══ Material for the task

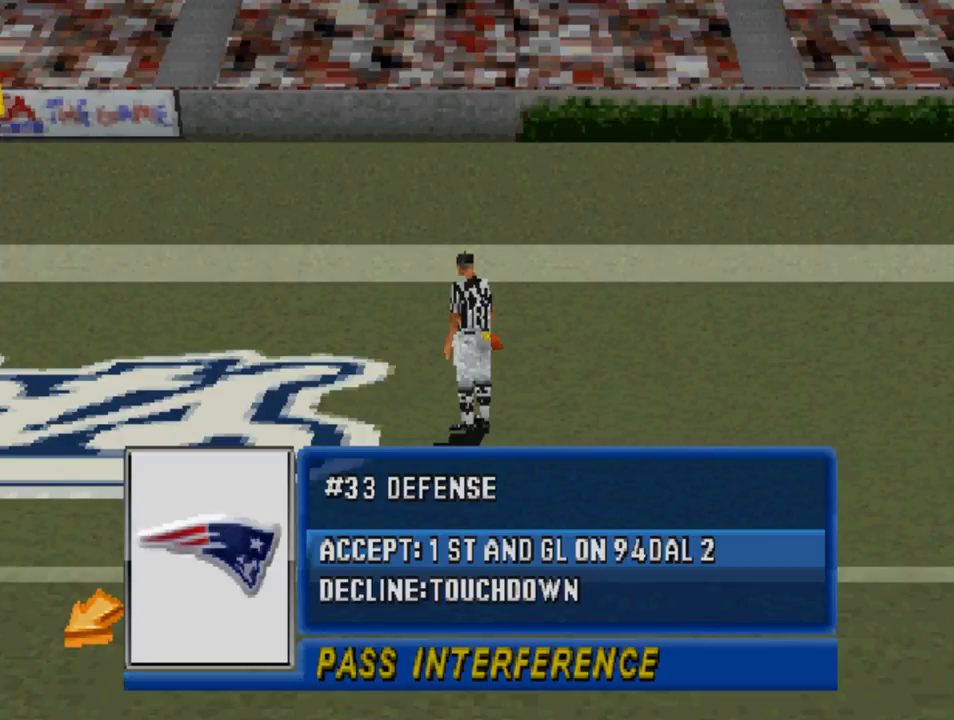
{"buttons": [], "left_stick": "center", "right_stick": "center", "events": [[200, "DPAD_DOWN", "down"], [367, "DPAD_DOWN", "up"]]}
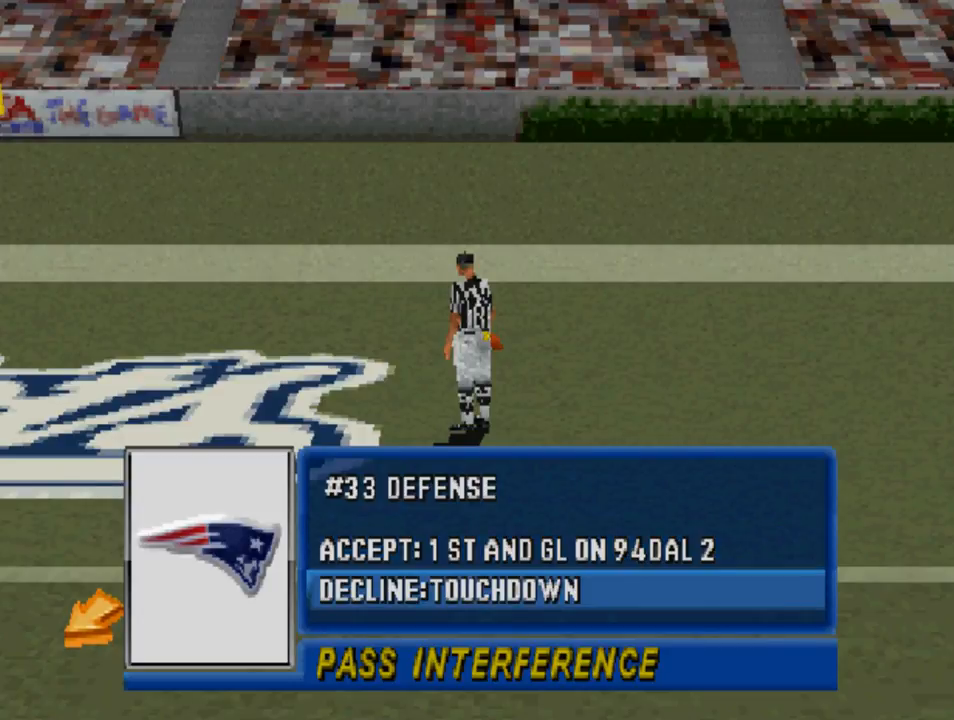
{"buttons": [], "left_stick": "center", "right_stick": "center", "events": [[100, "DPAD_UP", "down"], [300, "DPAD_UP", "up"]]}
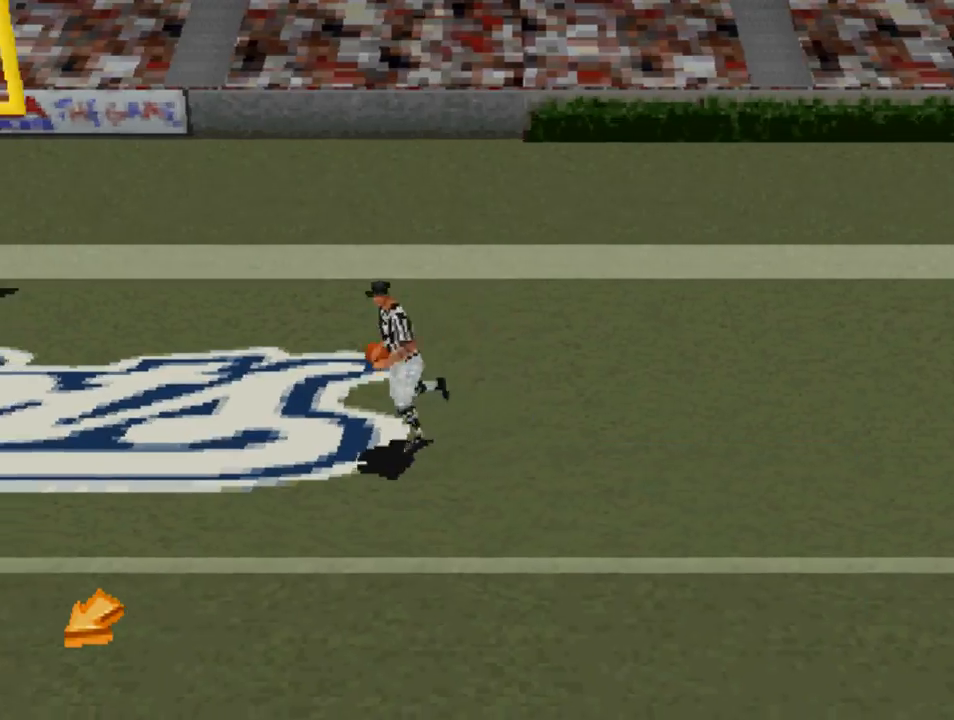
{"buttons": ["DPAD_UP"], "left_stick": "center", "right_stick": "center", "events": [[200, "DPAD_UP", "down"]]}
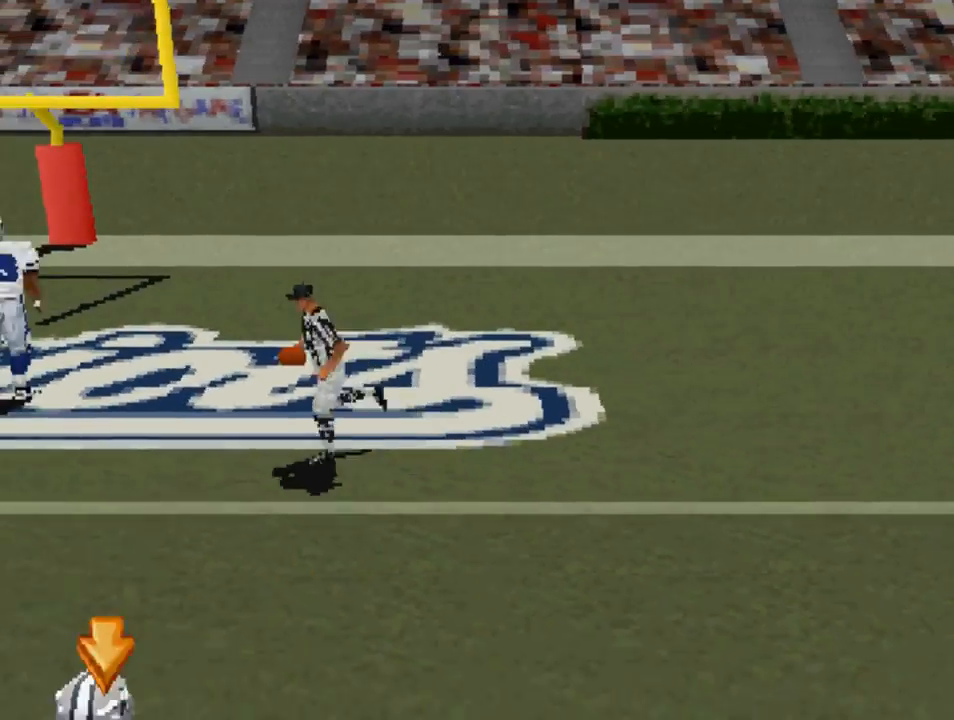
{"buttons": ["DPAD_UP"], "left_stick": "center", "right_stick": "center", "events": []}
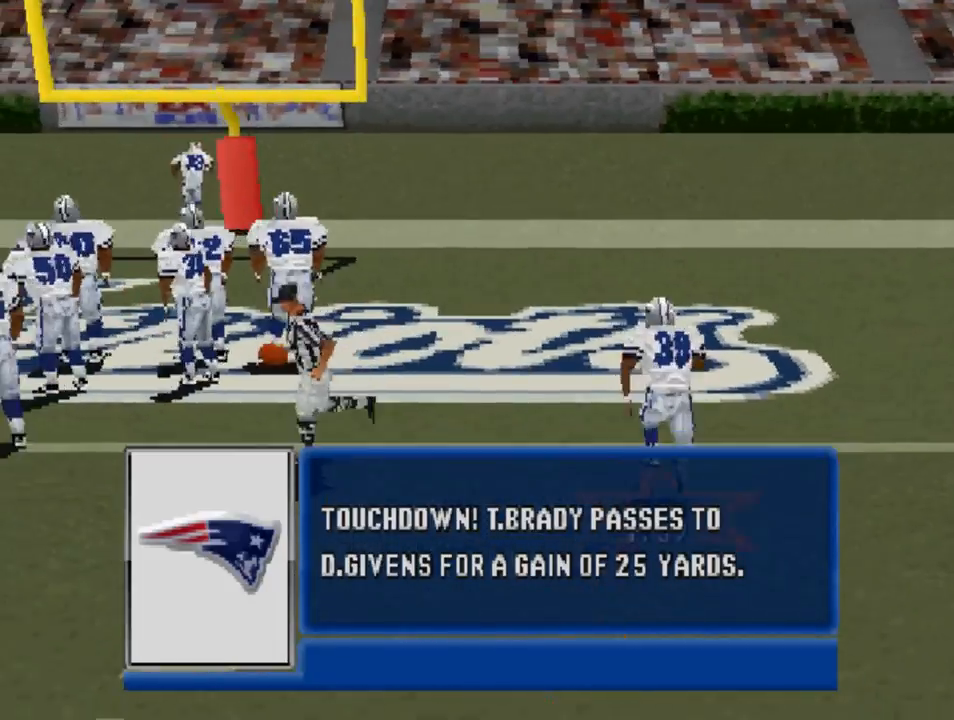
{"buttons": ["DPAD_UP"], "left_stick": "center", "right_stick": "center", "events": []}
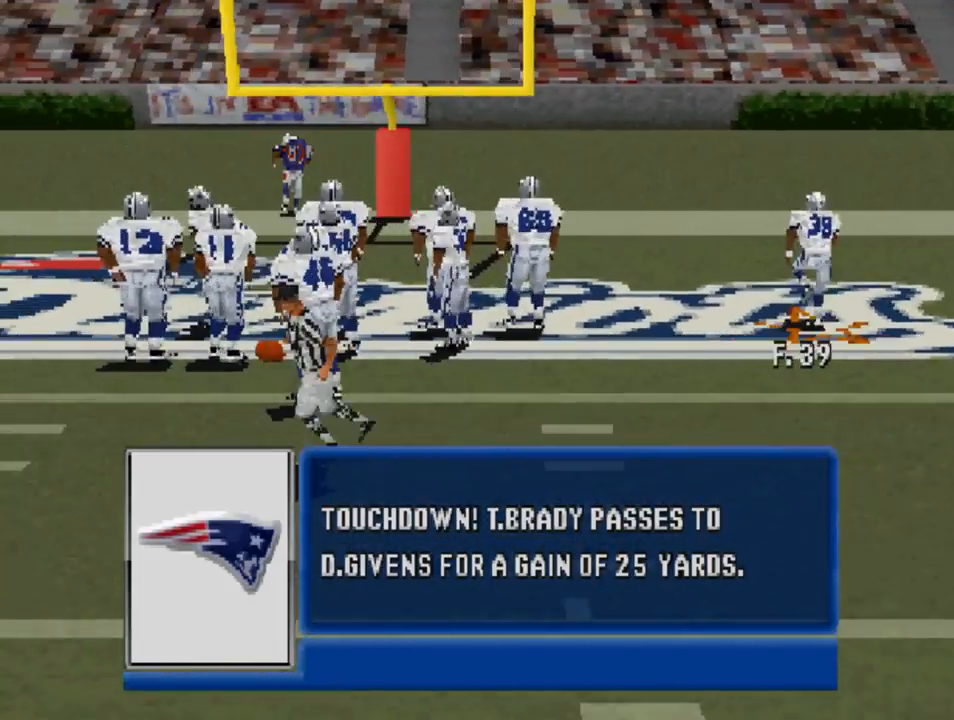
{"buttons": ["DPAD_UP"], "left_stick": "center", "right_stick": "center", "events": []}
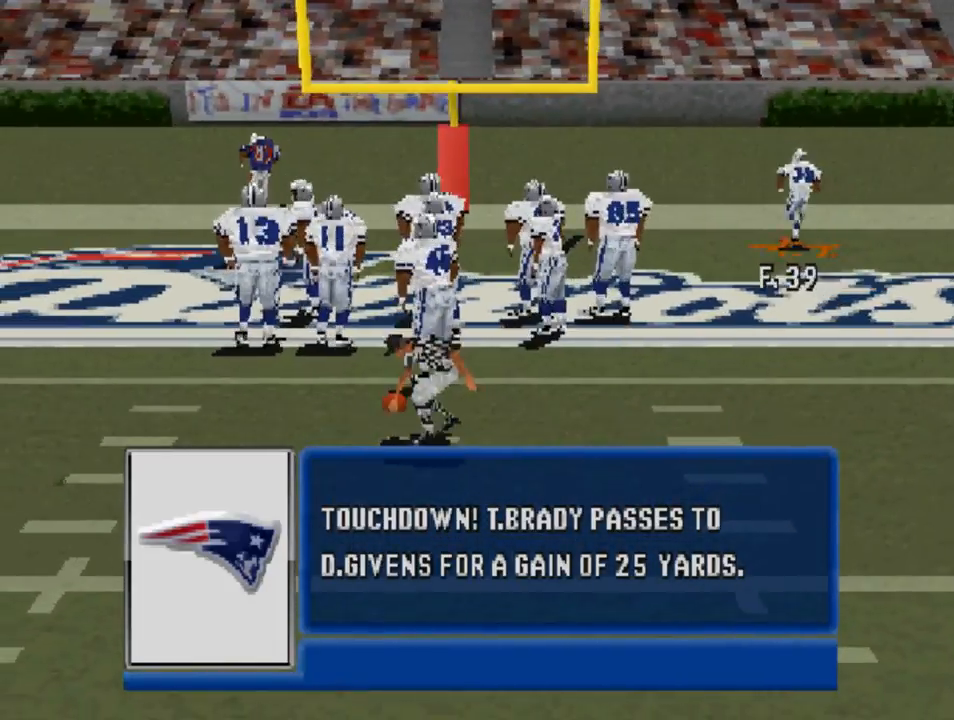
{"buttons": [], "left_stick": "center", "right_stick": "center", "events": [[267, "DPAD_UP", "up"]]}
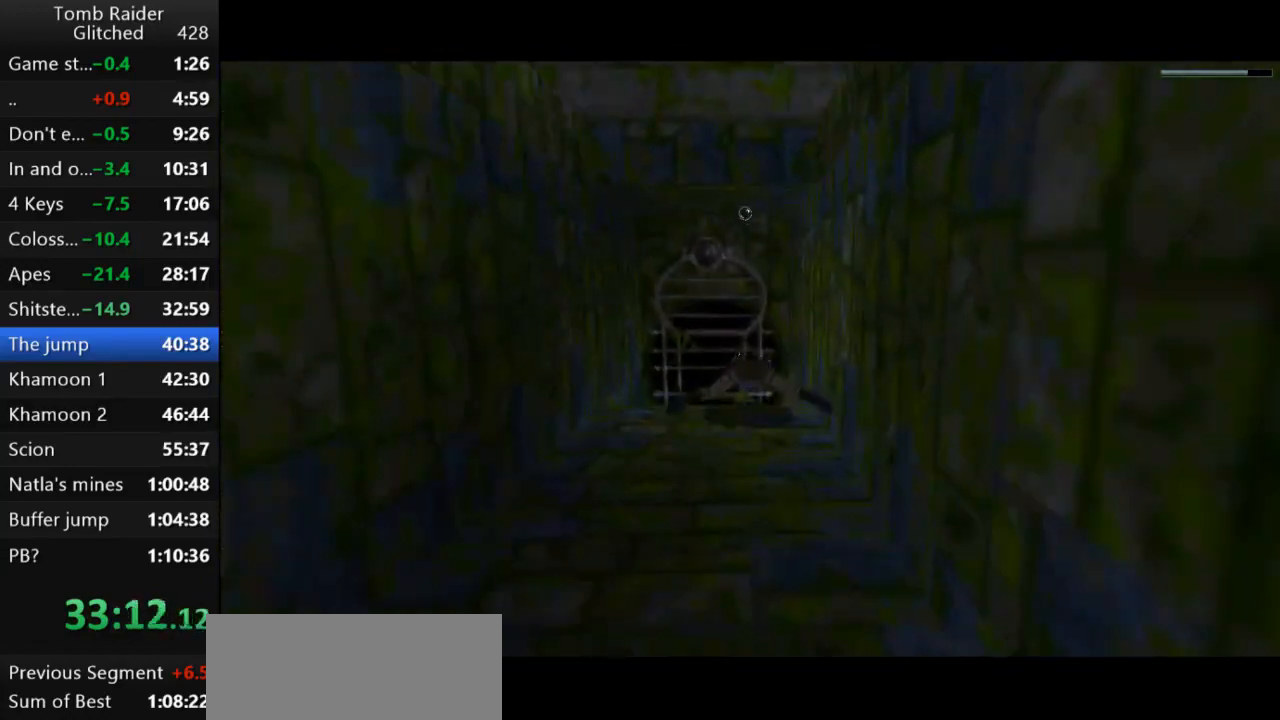
Gameplay with keyboard; each line is a JSON object with the keys held at the frame after it. "events" lists presses ("down") and releases ("up") of "action", "action2", "down", "guns", "inv", "jump", "left", "look", "lstep", "right", "roll", "roll2", "rstep", "up" and "walk" between this image and that frame as [ms after this image, input, new state], when the widget could be followed in between. No other keys are recorded. Mouse input is not recorded. Key names are as the overlay labels them; some are game actions (e.g. jump) rather than physical keys.
{"keys": ["jump", "up"], "events": []}
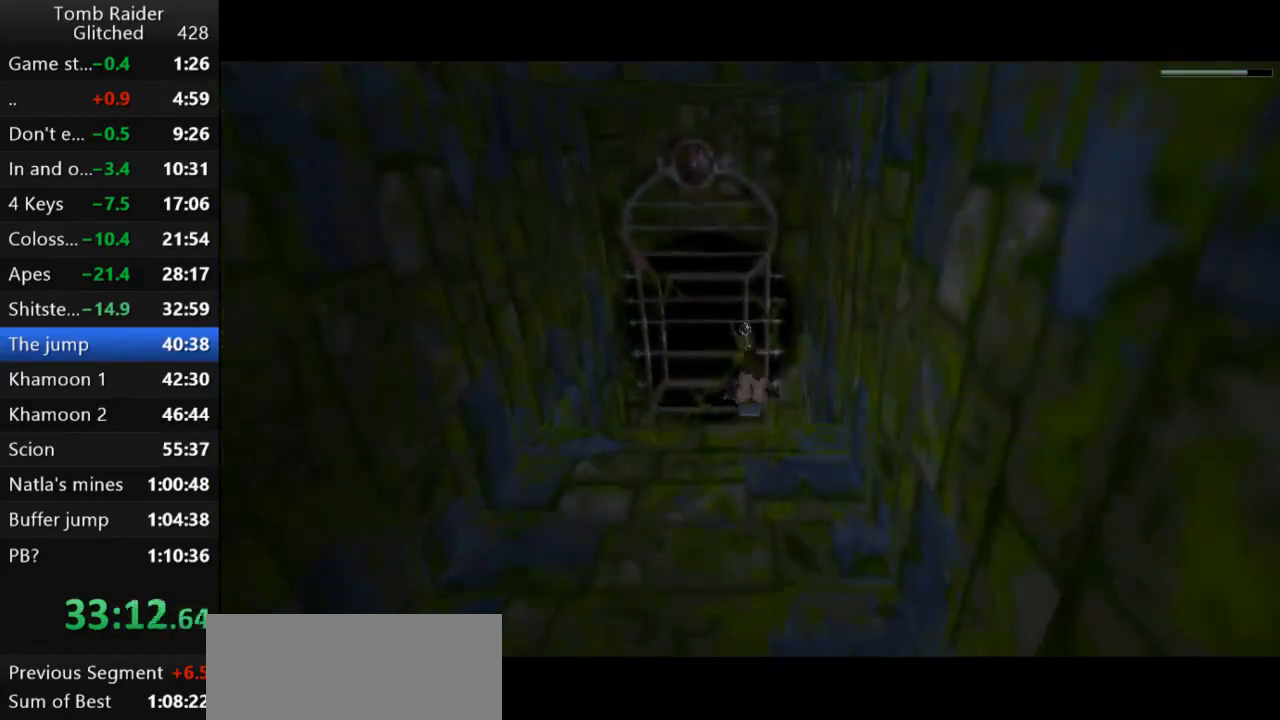
{"keys": ["jump", "left", "up"], "events": [[133, "left", "down"]]}
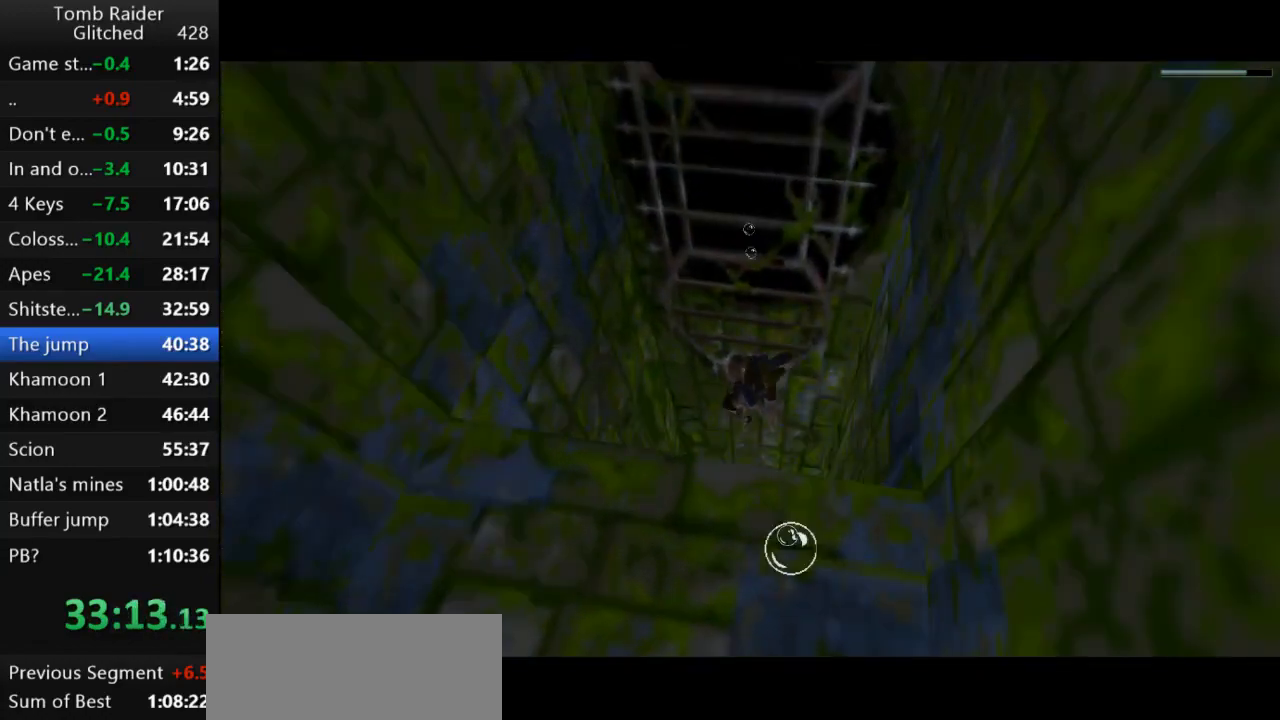
{"keys": ["jump", "left"], "events": [[133, "up", "up"]]}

════

In the records above, find each line with the word "buttons" and copy it out.

{"buttons": [], "left_stick": "center", "right_stick": "center", "events": [[200, "DPAD_DOWN", "down"], [367, "DPAD_DOWN", "up"]]}
{"buttons": [], "left_stick": "center", "right_stick": "center", "events": [[100, "DPAD_UP", "down"], [300, "DPAD_UP", "up"]]}
{"buttons": ["DPAD_UP"], "left_stick": "center", "right_stick": "center", "events": [[200, "DPAD_UP", "down"]]}
{"buttons": ["DPAD_UP"], "left_stick": "center", "right_stick": "center", "events": []}
{"buttons": ["DPAD_UP"], "left_stick": "center", "right_stick": "center", "events": []}
{"buttons": ["DPAD_UP"], "left_stick": "center", "right_stick": "center", "events": []}
{"buttons": [], "left_stick": "center", "right_stick": "center", "events": [[267, "DPAD_UP", "up"]]}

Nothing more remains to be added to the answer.